This introduces a generic instruction for computing the floating point square root of a value. Right now, we can't select @llvm.sqrt, so this is working towards fixing that.
Hmm, actually, I'm thinking maybe this should be G_INTRINSIC_SQRT, so that we can be clear which cases in which this ought to be used.
Reading up on this a bit more, I found this (12-year-old) thread: http://lists.llvm.org/pipermail/llvm-dev/2007-August/010253.html
"Also, this makes llvm.sqrt side-effect free, where sqrt potentially has side-effects (making it harder to CSE, hoist out of loops etc)."
If that's true today, then I guess the llvm.sqrt case should be handled separately.
I think I need to think about this a little bit more, but it sounds like a reasonable solution to me.
Wouldn't G_INTRINSIC_SQRT be the side-effect-free one though?
I was saying both will be side effect free. For the AMDGPU usage I want a no-errno-ever-normal-instruction with no side effects that returns NaN, which legalizations will use. We'll also pattern match to it from the intrinsic.
We currently do silly things like recognize x < 0 ? nan : sqrt(x) -> sqrt(x) in DAGCombiner. It would be slightly less concerning looking if we were matching to a different opcode.
This probably needs more thought, but I hope we can improve the global-isel situation from the current confusion.
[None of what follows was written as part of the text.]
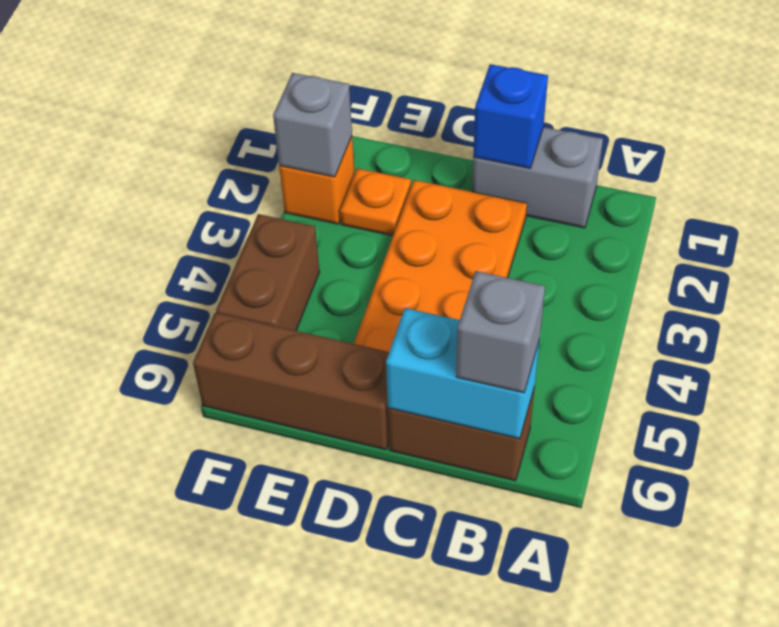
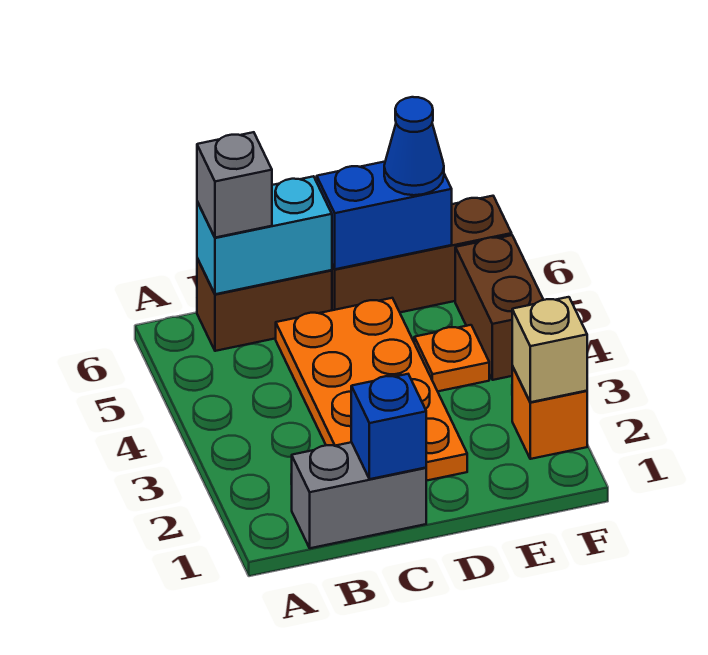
none -> blue 1x2 brick [317,162,452,269]
orange 1x1 plate [340,168,411,236] -> orange 1x1 plate moved to [414,325,489,391]
none -> blue 1x1 cone [384,97,444,195]
grey 1x1 brick [273,73,352,177] -> tan 1x1 brick [512,297,587,402]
The current situation in the IR that SelectionDAGBuilder recognizes are:
The intrinsic and readnone lib call seem to go through the same path on x86 and use the chainless ISD::FSQRT. The not-readnone lib call somehow end up producing a conditional branch on x86, but also involves the no-side effect ISD::FSQRT. I've never been able to keep this entire situation straight, so I'm not sure what exactly is going on there for errno handling. Given that there's no chain on ISD::FSQRT there seems to be no expectation of errno setting, and somewhere x86 avoids it by inserting the branch.
So the readnone lib calls come from the PartiallyInlineLibCalls pass, and that pass emits two lib calls with the readnone function attribute one being selected into an instruction, and the vanilla lib call remaining a function call. The idea is that the common case of the param >= 0 uses the fast path of a native instruction, followed by a check and conditional branch if the result shows that a real lib call is actually needed. I think this optimisation is orthogonal to the discussion since it happens at the IR level.
It's really scattered around. The exact rules are split between various mailing list posts and scattered around the sources, so I hope we can clearly document all the rules for whatever goes in here.
The combine to undo the 0 check and select:
If I disable PartiallyInlineLibcalls, ISD::FSQRT isn't used, so whatever instructions are introduced here I don't think should be worrying about errno.
Right, let's forget about errno because if that behaviour is required it will come through as a standard function call and none of this code will affect it.
To be clear, the proposed way forward is for the G_FSQRT op to be specified to return NaN for the negative operand case. It also returns NaN if the operand is NaN.
Since the negative operand case is undefined for llvm.sqrt, then it will always be correct to translate it to G_FSQRT, and if for some reason someone wants to have undefined semantics, then that can be a separate opcode.
On the issue of pattern matching x < 0 ? nan : llvm.sqrt(x), I don't think we can fix that issue in codegen. The semantics of llvm.sqrt are fixed and we will have to try to optimise it anyway.
Finally, we don't try to model the fp environment.